Start by boiling the Rice with a piece of smashed Ginger. Use double the amount of water U would normally cook rice – U can always add extra gradually along the way to achieve the desired consistency. Bring to boil and then simmer to the right consistency (preference) – abt 1 hr (depending on the heat). Stir occasionally to keep the bottom from burning.
Meanwhile, heat up some oil till smoking hot, turn heat to low. Loosen the Glass Noodles (Tung Fun) and deep-fry till everything opened-up and turned fluffy crispy. Dish out and place on some Kitchen tissue to soak up excess oil. Gently crashed the deep-fried Tung Fun (not too much), for garnishing. Set aside.

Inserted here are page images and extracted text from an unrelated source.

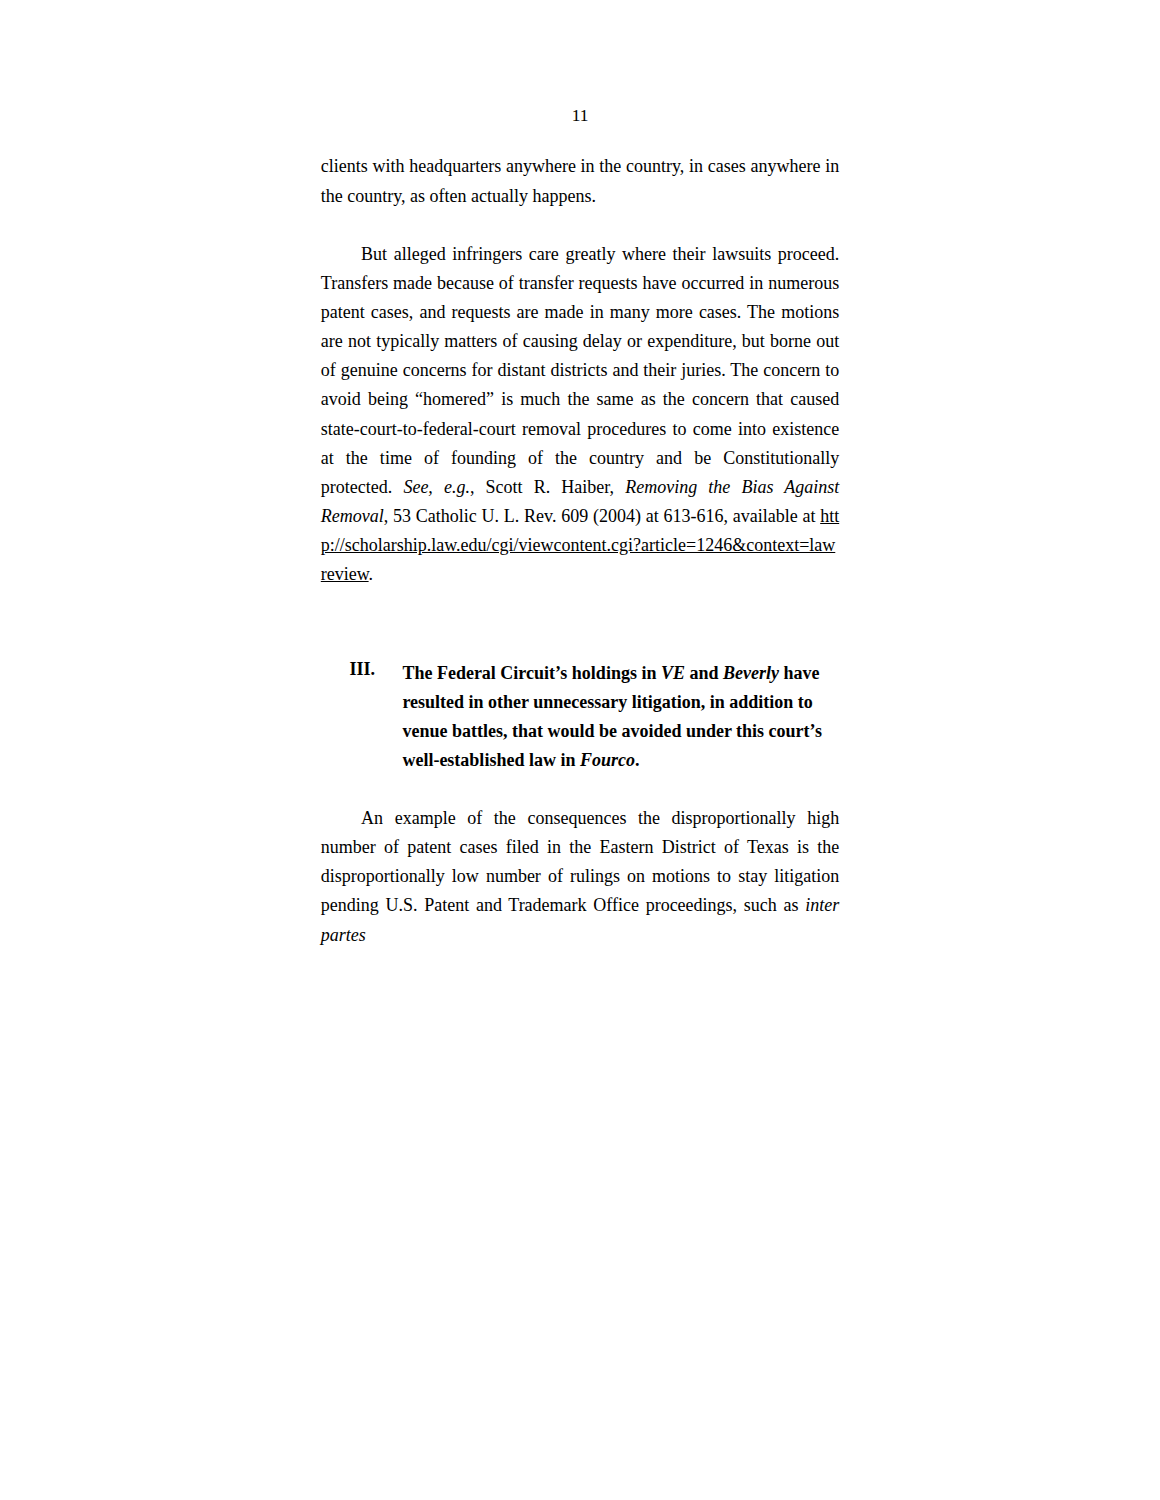11
clients with headquarters anywhere in the country, in cases anywhere in the country, as often actually happens.
But alleged infringers care greatly where their lawsuits proceed. Transfers made because of transfer requests have occurred in numerous patent cases, and requests are made in many more cases. The motions are not typically matters of causing delay or expenditure, but borne out of genuine concerns for distant districts and their juries. The concern to avoid being “homered” is much the same as the concern that caused state-court-to-federal-court removal procedures to come into existence at the time of founding of the country and be Constitutionally protected. See, e.g., Scott R. Haiber, Removing the Bias Against Removal, 53 Catholic U. L. Rev. 609 (2004) at 613-616, available at http://scholarship.law.edu/cgi/viewcontent.cgi?article=1246&context=lawreview.
III.
The Federal Circuit’s holdings in VE and Beverly have resulted in other unnecessary litigation, in addition to venue battles, that would be avoided under this court’s well-established law in Fourco.
An example of the consequences the disproportionally high number of patent cases filed in the Eastern District of Texas is the disproportionally low number of rulings on motions to stay litigation pending U.S. Patent and Trademark Office proceedings, such as inter partes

Add the marinated Chicken into the Rice after abt 45-mins (at this juncture, the Rice should be around 3/4 way to ur desired consistancy) of simmering. Continue to simmer the chicken is cooked thru – for abt another 15-mins (depending on the heat and the size of the Chicken). U do not want overly cooked soft chicken, it should not be falling of the bones but instead still processes some bite to it.
Add all the Seasoning Ingredients and your pot of delicious wholesome “Kai Juk (Chicken Porridge)” is ready to be served hot. To serve, drizzle some Sesame oil, sprinkle some white pepper and top with the deep-fried Glass Noodles.